Large files (weights, datasets) are managed via the `INFOBUY_STORE` environment variable to avoid committing large files to Git.

## Research Significance and Application Prospects

## Research Significance and Application Prospects
### Theoretical Contributions
Formalize large-small model collaboration as an economic decision problem, and optimize collaboration using concepts from information economics.

### Practical Value
- Edge computing: On-device small models procure information from cloud-based large models on demand
- Cost-sensitive applications: Reduce API call costs while ensuring quality
- Progressive capability improvement: Small models expand their capability boundaries by learning to seek help

### Educational and Research Tools
Provide complete training processes and evaluation tools to support exploration of reward design, strategy variants, and domain-specific applications.

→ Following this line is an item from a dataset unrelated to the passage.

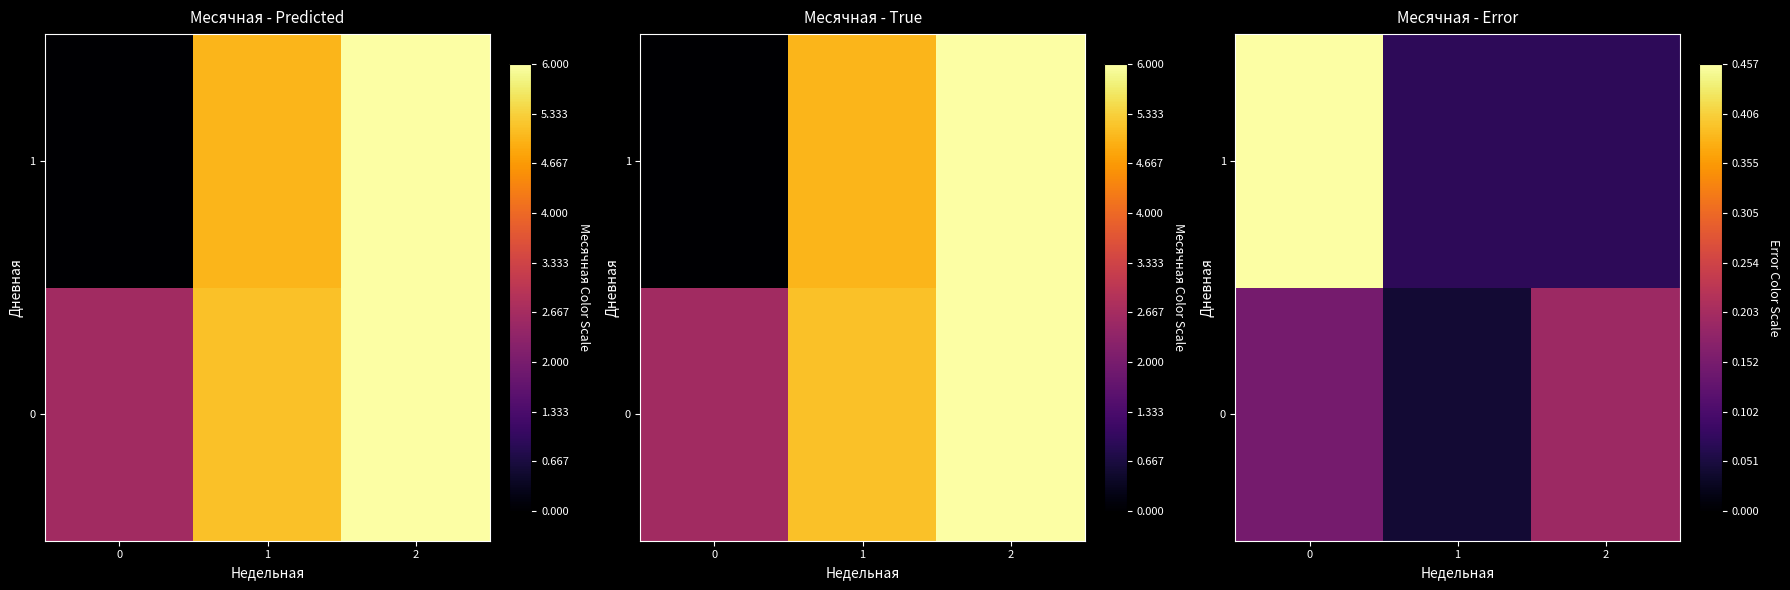

What is the difference between the maximum and minimum values in the 1 series?

0.4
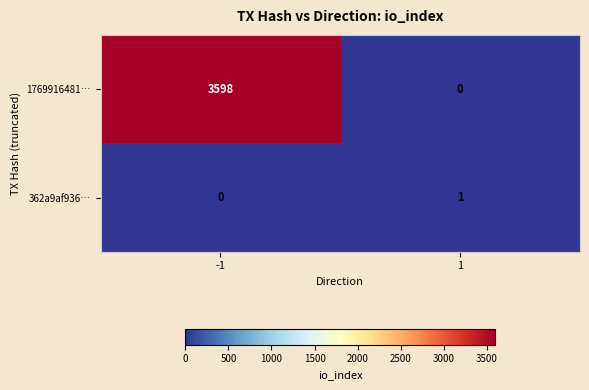

Reading left to right, extract all data points from this chart.

1769916481…: 3598	0
362a9af936…: 0	1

## Technical Challenges and Future Directions

## Technical Challenges and Future Directions
### Challenges
- Trust calibration: Small models need to balance credulity and skepticism towards teacher outputs
- Dynamic procurement costs: Need to adapt to changes in teacher model latency and costs
- Multi-round procurement optimization: Optimal procurement sequence planning for complex problems

### Future Directions
- Introduce conditional/batch procurement strategies
- Explore multi-teacher information source selection
- Extend to multi-modal tasks

## Summary: Value and Outlook of the InfoBuy Framework

## Summary
InfoBuy provides a structured framework for large-small model collaborative reasoning, transforming the intuition of information procurement into a trainable strategy problem. Through two-stage training, small models achieve a balance between autonomy and external help, opening up new ideas for efficient and cost-effective AI systems. It is suitable for developers and researchers focusing on model efficiency, edge deployment, or large-small model collaboration to conduct in-depth research.